Let $H$ be a subgroup of a finitely generated torsion free abelian group $G$. Let $H$ be non-trivial. Let $y_1, \dots, y_n$ be a basis of $G$. For any $h = \sum a_i y_i \in H$ set $d(h) = \gcd(a_1, \dots, a_n)$. This does not depend on the chosen basis.
How do I show that the change of basis matrix $P$ has determinant $\pm 1$? Since that is used in the proof in Cohen H. Number Theory vol 1.
On
Assume that $P$ is an integer change of basis matrix. Then $P x = y$, where $x, y$ are two basis vectors.
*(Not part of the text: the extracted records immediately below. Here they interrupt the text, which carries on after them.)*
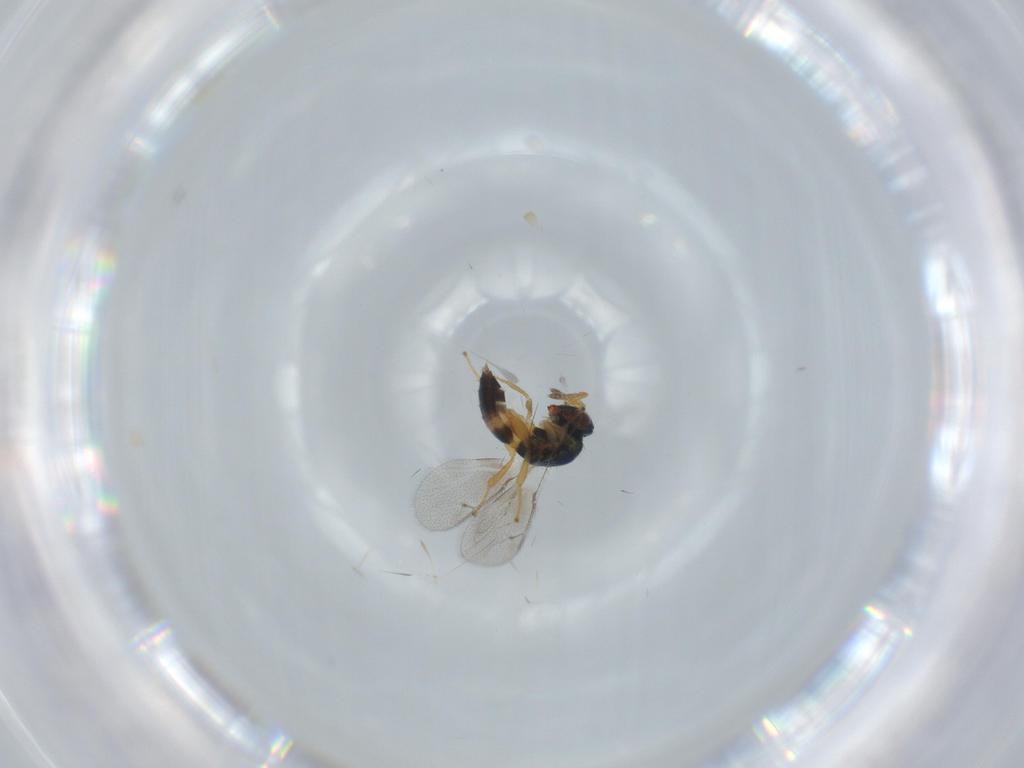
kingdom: Animalia
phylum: Arthropoda
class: Insecta
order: Hymenoptera
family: Torymidae
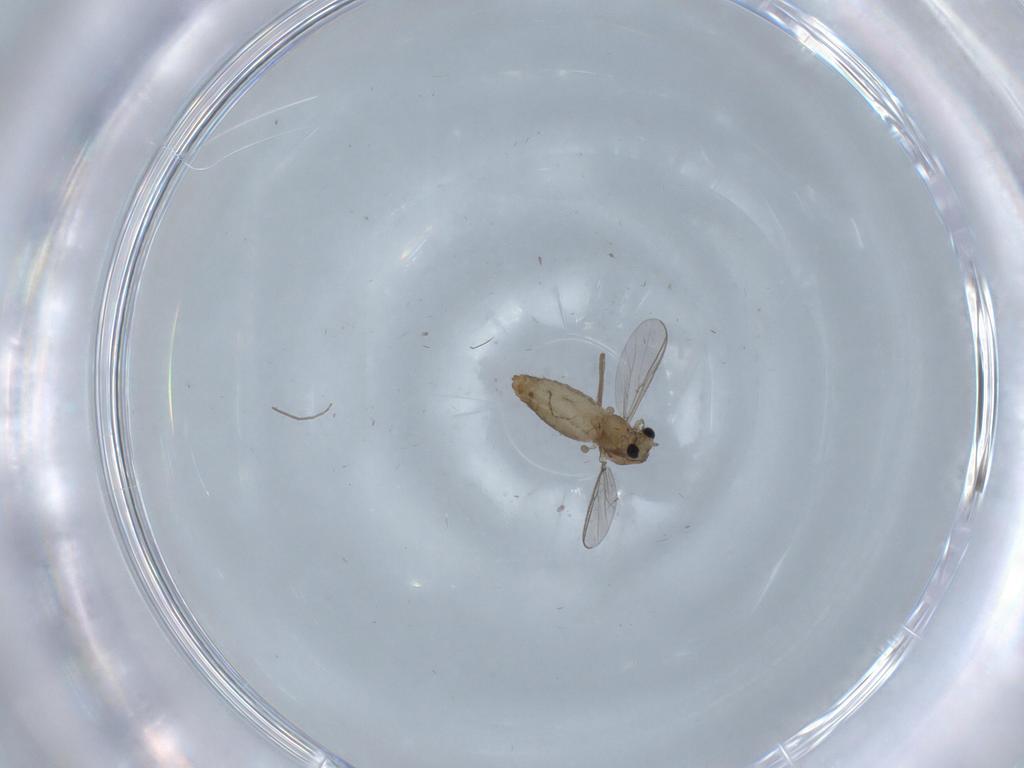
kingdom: Animalia
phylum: Arthropoda
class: Insecta
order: Diptera
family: Chironomidae
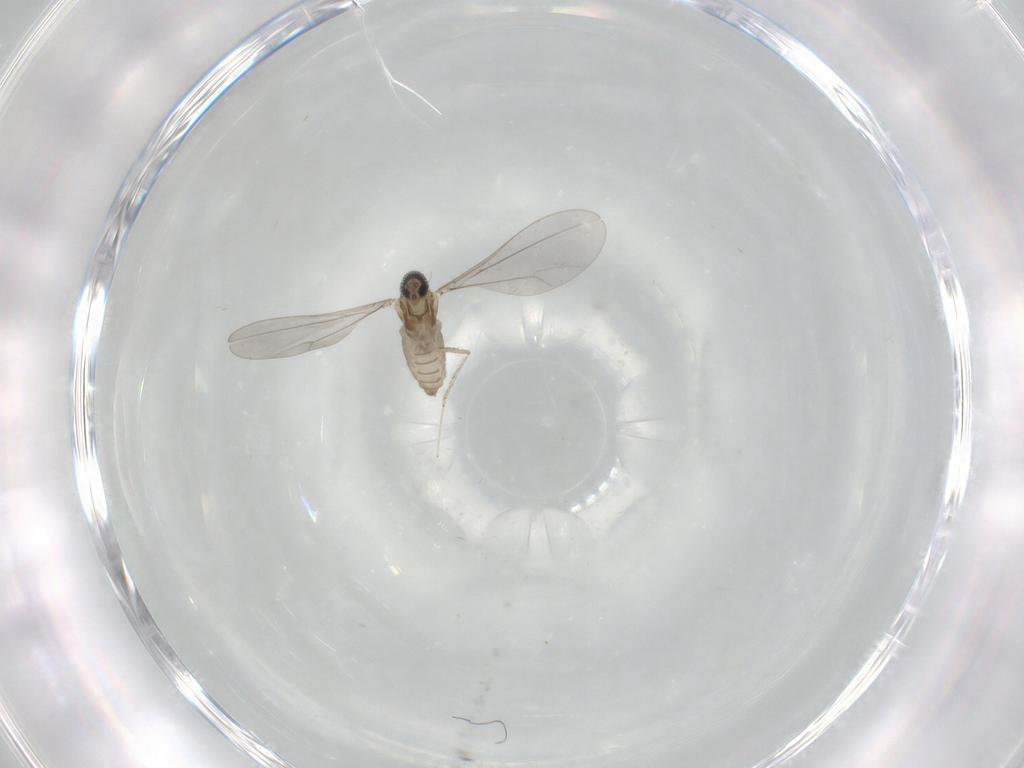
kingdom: Animalia
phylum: Arthropoda
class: Insecta
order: Diptera
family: Cecidomyiidae
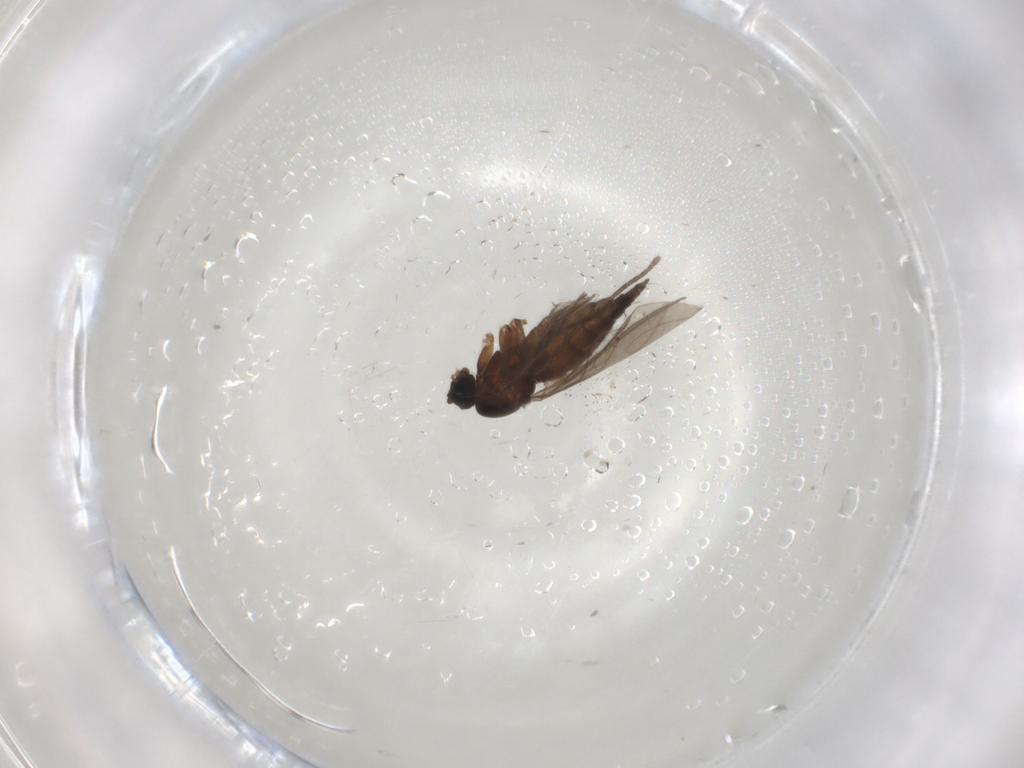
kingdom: Animalia
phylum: Arthropoda
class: Insecta
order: Diptera
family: Sciaridae
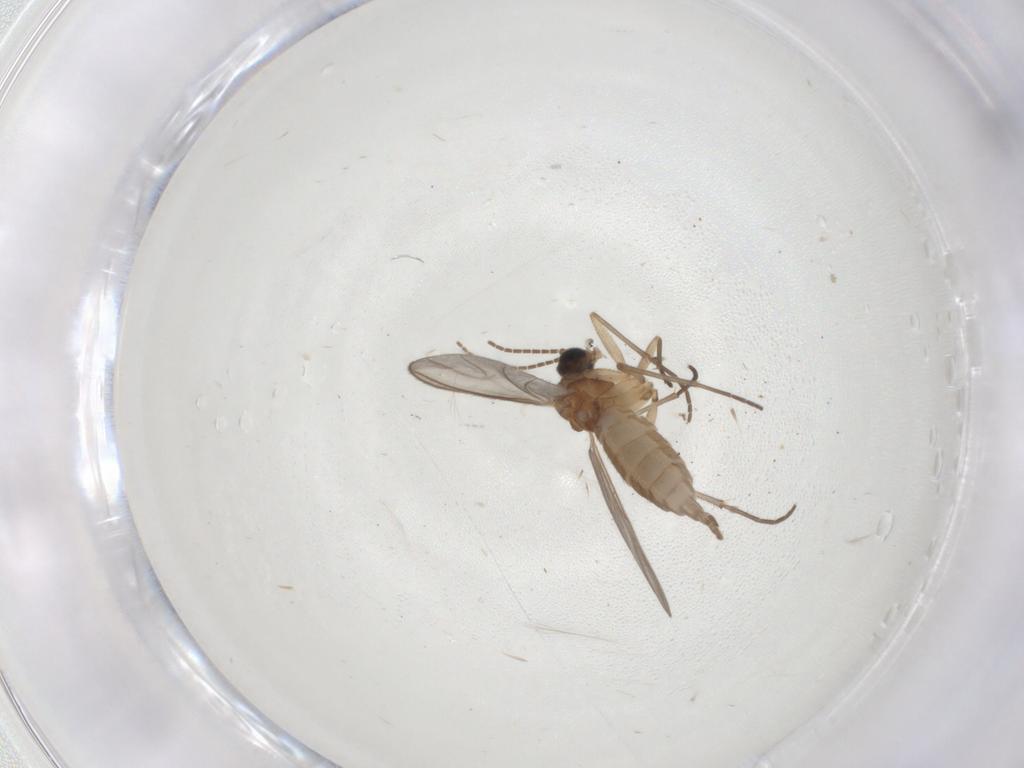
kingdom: Animalia
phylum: Arthropoda
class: Insecta
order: Diptera
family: Sciaridae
Let $x = Qy$. Then $PQ y = y \implies (PQ - I) y = 0$. But by a previous lemma, there are no nontrivial solutions $(a_i)$ for $\sum_{i=1}^n a_i y_i = 0$, thus $PQ - I = 0$.
Since $\det : M_n(\Bbb{Z}) \to \Bbb{Z}$ is multiplicative we have $\det(P)\det(Q) = 1$, which gives the result.
You can avoid matrices altogether by finding a basis-independent definition.
Consider the set $M$ of all homomorphisms $G\to \mathbb Z$. Then define $D(h)$ for $h\neq 0$ as:
$$D(h)=\min_{\{\phi\in M\mid \phi(h)>0\}} \phi(h)$$
Define $D(0)=0$.
Now if $h=a_1y_1+\cdots + a_ny_n$, then we see that $d(h)\mid D(h)$, since any common divisor of the $a_i$ must be a divisor of $\phi(h)=\sum a_i\phi(y_i).$
On the other hand, we can find $u_1,\dots,u_n\in\mathbb Z$ so that $a_1u_1+\cdots+a_nu_n=\gcd(a_1,\dots,a_n)=d(h).$ Then we can define $\phi\in M$ as $\phi(y_i)=u_i.$ So we have $\phi(h)=d(h)$, which then means that $D(h)\leq d(h).$
So we get that $D(h)=d(h)$ when $h\neq 0$ and $D(0)=0=d(0).$
But $D(h)$ is defined independent of the basis, so $d(h)$ is independent of the basis.
This all requires that a finitely generated torsion-free abelian group is a free abelian group (which is true, but may require proof.) (Free abelian lets you define the $\phi$ based on the $u_i$.)
This theorem and proof is true for any free abelian group, including infinitely-generated free abelian groups.